Since the photographers cannot intervene in events, part of the horror of memorable coups of photojournalism, which includes images of death comes from the awareness of how plausible it has become, in situations where the photographer has the choice between a photograph and a life, to choose the photograph.

Even if the photographer creates sympathy, they also cut it off; they stir the senses but their 'realism crates a confession about the real', which, in the long term has the inevitable analgesic effect.

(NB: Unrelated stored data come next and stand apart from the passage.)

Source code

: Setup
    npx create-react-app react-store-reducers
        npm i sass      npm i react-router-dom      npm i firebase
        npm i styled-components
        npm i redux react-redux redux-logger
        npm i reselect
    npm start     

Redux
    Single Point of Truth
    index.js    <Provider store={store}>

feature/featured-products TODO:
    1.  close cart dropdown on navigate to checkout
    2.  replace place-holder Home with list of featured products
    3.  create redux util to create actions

== Films and documentaries ==
Compassion, has grown in the joint between politics, humanitarian organizations, the media and the public. In the media there has been a growing focus on distant victims of civil wars, massacres and other violence against civil populations. The audience is left unmoved by the pictures of distant death and pain.

=== Nick Clooney ===
An example of compassion fatigue seen with documentaries is the case of Nick Clooney. After his visit to Darfur in 2006 where he documented the genocide. He wanted to tell people of the atrocities in Darfur, but wanted to encourage his audience to act on it. He chose the format of documentary because he felt it gave him more freedom to be “honest,” about what was happening in Darfur.“ I went as a reporter, came back as an advocate."In his book Human Rights Journalism, Seaga Shaw explains how there needs to be a bigger shift away from the familiar to the unfamiliar to provoke a reaction in audiences. Shaw advocates:

It will promote a better understanding of the undercurrents of the events and issues at stake, which will in turn provoke a more adequate response from the audience and live up to the expectations that journalism can influence the future direction of society.

== Content moderators ==
Though formal studies have not been conducted on this population of professionals, psychological distress in a social media content moderators has been recognized by courts in the 2020 ruling against Facebook which resulted in a $52 million USD settlement paid out to content moderators developing PTSD as a result of trauma exposure on the job.

== Social media ==
Social media and compassion fatigue are related by the bridge that media creates between its users and access to information. With all of the resources made available by the online world, most of its users tend to see tragic articles and stories on different social media on a daily basis. After a few hours, the overwhelming amount of information becomes emotionally draining for the human brain. The brain's natural response is to deny or suppress emotion, or in other words, to shut down compassion. Over time, the ongoing anguish is capable of creating a gap in the brain, and every emotion starts to become heavy and tiring. As a result of this fatigue from news information overload, news consumers become more selective about the news they consume via social media.

According to research made by Keith Payne and Dayrl Cameron, psychologists at UNC Chapel Hill, the more victims people see (getting hurt or killed) online, the more they shut their emotions, for fear of it becoming too much. Plus, choosing whether to experience or suppress an emotion might alter our empathetic feelings.

Overexposure to social media can also alter compassion in the way that people see reality. It blurs the line between what is acceptable, and take it to extremes. It can change how users see violence, creating a reality where violence is tolerable. It also open doors to racism, sexism, political rants, or any other form of discrimination against a social minority/group of people.